(Goal of the exercise):
Pick each line containing "SourceGraphic" out of the records.
Start of Supplied entries
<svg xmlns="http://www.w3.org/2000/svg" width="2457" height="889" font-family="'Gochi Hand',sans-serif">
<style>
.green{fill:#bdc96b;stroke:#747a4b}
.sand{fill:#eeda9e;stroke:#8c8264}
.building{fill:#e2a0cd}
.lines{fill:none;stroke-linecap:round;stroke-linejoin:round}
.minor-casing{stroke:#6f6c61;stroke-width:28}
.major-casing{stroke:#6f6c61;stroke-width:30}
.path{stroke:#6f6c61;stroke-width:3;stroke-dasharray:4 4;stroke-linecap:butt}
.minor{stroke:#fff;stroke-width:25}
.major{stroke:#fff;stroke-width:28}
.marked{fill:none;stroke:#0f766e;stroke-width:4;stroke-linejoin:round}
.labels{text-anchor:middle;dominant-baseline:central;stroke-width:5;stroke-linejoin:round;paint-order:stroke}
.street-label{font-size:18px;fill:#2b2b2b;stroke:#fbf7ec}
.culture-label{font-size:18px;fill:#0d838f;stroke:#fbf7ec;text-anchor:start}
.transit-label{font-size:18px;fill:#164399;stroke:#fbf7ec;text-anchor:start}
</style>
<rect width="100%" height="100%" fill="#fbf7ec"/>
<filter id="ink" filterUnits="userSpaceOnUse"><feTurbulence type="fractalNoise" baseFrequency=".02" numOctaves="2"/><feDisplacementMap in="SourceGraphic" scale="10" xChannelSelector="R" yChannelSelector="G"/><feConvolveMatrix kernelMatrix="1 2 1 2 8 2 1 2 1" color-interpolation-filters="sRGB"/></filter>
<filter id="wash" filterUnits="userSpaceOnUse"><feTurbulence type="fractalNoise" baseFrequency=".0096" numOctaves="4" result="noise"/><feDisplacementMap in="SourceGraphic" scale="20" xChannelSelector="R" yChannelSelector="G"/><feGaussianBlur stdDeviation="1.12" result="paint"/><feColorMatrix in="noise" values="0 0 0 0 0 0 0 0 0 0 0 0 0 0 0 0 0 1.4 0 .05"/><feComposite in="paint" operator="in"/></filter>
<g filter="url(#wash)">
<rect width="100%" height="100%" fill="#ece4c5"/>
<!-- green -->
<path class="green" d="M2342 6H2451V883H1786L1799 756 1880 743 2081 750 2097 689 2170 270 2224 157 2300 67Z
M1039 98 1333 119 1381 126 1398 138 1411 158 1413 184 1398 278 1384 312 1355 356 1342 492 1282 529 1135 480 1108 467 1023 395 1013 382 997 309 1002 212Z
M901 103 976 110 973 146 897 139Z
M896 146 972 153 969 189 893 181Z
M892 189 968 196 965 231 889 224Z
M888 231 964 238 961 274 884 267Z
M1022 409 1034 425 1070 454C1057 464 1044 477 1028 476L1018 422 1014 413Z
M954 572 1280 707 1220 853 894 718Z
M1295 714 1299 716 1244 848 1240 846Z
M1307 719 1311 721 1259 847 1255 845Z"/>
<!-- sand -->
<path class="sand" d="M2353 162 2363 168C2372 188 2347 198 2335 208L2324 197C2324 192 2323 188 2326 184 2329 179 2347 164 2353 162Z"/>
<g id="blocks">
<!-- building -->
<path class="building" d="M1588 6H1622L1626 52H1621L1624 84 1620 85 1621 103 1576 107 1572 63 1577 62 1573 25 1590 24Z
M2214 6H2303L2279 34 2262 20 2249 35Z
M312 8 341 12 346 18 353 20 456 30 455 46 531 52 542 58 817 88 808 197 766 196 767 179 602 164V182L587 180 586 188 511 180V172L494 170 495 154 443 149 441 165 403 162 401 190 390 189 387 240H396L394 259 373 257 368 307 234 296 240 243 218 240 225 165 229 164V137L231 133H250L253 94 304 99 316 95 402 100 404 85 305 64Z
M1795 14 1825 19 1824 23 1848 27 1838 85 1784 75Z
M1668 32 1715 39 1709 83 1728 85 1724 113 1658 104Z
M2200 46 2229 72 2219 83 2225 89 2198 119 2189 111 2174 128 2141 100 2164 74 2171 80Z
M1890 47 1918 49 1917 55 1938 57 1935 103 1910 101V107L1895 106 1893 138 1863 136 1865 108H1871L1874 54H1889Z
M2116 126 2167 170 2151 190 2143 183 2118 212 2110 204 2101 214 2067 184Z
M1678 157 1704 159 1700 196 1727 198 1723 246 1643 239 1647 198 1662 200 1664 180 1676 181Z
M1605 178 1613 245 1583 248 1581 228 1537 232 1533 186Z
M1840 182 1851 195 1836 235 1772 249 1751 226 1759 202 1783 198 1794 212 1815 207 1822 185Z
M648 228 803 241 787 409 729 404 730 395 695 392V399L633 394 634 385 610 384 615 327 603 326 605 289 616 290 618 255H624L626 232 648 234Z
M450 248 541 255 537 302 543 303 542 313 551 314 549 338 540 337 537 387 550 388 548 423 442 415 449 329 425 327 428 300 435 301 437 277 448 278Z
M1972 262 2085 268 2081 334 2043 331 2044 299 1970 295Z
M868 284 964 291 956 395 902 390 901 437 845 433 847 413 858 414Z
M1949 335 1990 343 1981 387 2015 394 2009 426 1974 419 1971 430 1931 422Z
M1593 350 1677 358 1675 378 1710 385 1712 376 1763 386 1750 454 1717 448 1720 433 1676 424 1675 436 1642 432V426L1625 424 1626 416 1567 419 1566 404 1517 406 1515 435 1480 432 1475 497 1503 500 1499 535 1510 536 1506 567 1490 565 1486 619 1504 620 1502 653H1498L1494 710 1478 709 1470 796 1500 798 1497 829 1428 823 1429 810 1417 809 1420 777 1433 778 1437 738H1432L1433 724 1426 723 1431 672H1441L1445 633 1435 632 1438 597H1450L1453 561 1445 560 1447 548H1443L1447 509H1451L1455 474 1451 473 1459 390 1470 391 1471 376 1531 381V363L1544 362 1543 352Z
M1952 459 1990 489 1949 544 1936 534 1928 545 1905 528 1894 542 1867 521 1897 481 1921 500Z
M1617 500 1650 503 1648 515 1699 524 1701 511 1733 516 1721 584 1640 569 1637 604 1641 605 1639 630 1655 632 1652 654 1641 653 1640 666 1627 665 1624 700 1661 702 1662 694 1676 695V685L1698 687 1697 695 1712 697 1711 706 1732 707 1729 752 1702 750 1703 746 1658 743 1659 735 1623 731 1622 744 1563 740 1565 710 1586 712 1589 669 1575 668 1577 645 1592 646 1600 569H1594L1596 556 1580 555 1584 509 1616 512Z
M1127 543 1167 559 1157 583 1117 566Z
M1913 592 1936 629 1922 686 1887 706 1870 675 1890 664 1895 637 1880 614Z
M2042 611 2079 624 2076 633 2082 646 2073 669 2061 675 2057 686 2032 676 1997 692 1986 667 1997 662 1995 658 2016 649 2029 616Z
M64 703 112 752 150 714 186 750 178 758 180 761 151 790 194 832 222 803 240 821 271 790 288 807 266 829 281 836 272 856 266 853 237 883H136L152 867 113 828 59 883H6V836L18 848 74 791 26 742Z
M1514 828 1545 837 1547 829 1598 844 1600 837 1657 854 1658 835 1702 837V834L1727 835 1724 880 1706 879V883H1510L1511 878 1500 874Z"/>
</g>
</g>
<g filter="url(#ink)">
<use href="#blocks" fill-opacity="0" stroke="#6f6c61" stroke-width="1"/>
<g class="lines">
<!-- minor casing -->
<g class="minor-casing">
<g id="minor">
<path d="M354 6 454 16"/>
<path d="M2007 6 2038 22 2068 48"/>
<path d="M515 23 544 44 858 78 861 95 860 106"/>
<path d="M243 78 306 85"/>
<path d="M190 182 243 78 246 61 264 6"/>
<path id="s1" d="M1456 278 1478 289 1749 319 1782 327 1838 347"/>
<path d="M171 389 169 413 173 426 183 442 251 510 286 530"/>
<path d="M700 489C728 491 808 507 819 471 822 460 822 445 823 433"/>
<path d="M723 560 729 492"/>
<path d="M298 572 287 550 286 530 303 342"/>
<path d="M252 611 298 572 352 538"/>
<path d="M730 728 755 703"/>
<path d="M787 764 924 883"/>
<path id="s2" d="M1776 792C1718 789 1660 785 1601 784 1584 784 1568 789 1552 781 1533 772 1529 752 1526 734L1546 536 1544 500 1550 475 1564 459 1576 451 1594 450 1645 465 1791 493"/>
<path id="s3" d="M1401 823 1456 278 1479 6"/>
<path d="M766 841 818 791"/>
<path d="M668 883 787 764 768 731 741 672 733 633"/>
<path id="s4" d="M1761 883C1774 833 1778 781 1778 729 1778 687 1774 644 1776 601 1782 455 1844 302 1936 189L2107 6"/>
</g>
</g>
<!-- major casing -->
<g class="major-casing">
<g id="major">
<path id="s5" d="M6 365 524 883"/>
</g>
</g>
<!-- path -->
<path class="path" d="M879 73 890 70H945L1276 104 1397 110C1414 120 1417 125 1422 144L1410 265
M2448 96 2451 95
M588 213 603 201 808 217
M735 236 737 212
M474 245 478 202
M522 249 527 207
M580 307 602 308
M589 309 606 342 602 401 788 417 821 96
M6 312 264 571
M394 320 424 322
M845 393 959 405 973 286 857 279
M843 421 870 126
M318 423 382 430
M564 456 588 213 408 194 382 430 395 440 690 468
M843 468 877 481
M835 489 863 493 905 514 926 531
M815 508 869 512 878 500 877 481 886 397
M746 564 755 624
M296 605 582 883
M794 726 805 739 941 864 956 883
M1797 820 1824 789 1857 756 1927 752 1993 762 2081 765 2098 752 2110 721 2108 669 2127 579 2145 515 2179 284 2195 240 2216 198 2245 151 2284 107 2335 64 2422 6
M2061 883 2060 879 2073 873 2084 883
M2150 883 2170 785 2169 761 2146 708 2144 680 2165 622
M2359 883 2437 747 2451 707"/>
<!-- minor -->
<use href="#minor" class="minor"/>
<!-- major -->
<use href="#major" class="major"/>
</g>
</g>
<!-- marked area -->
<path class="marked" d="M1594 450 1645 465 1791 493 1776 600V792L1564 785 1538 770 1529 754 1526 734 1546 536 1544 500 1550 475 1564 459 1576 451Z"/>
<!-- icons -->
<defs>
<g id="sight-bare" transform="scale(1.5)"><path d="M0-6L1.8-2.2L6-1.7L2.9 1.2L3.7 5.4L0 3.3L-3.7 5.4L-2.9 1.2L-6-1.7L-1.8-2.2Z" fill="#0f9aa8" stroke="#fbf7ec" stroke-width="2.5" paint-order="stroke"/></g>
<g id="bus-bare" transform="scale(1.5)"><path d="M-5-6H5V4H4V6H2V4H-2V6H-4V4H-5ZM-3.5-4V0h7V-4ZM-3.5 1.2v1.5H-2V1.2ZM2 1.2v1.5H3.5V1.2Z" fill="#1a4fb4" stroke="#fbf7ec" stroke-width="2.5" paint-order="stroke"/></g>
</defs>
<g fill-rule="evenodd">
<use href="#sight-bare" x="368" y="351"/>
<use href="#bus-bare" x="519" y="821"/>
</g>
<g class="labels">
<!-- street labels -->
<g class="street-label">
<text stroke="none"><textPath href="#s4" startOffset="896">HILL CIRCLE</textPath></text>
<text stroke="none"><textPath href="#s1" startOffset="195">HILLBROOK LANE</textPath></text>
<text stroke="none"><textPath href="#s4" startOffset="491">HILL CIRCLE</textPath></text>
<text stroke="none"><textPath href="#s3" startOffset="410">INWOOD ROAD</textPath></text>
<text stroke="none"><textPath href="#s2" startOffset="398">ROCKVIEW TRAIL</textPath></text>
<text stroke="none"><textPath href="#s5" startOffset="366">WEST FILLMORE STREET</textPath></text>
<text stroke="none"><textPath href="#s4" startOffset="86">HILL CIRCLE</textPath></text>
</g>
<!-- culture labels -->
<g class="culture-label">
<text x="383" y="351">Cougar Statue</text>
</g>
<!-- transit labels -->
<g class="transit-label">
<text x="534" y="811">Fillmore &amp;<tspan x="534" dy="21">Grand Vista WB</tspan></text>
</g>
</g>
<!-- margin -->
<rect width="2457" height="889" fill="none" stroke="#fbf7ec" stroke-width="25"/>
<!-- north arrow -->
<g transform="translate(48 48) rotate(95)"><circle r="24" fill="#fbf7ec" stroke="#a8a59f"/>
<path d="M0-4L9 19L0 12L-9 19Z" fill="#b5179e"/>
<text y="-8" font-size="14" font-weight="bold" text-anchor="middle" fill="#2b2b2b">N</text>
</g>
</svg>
End of Supplied entries
(Result for this task):
<filter id="ink" filterUnits="userSpaceOnUse"><feTurbulence type="fractalNoise" baseFrequency=".02" numOctaves="2"/><feDisplacementMap in="SourceGraphic" scale="10" xChannelSelector="R" yChannelSelector="G"/><feConvolveMatrix kernelMatrix="1 2 1 2 8 2 1 2 1" color-interpolation-filters="sRGB"/></filter>
<filter id="wash" filterUnits="userSpaceOnUse"><feTurbulence type="fractalNoise" baseFrequency=".0096" numOctaves="4" result="noise"/><feDisplacementMap in="SourceGraphic" scale="20" xChannelSelector="R" yChannelSelector="G"/><feGaussianBlur stdDeviation="1.12" result="paint"/><feColorMatrix in="noise" values="0 0 0 0 0 0 0 0 0 0 0 0 0 0 0 0 0 1.4 0 .05"/><feComposite in="paint" operator="in"/></filter>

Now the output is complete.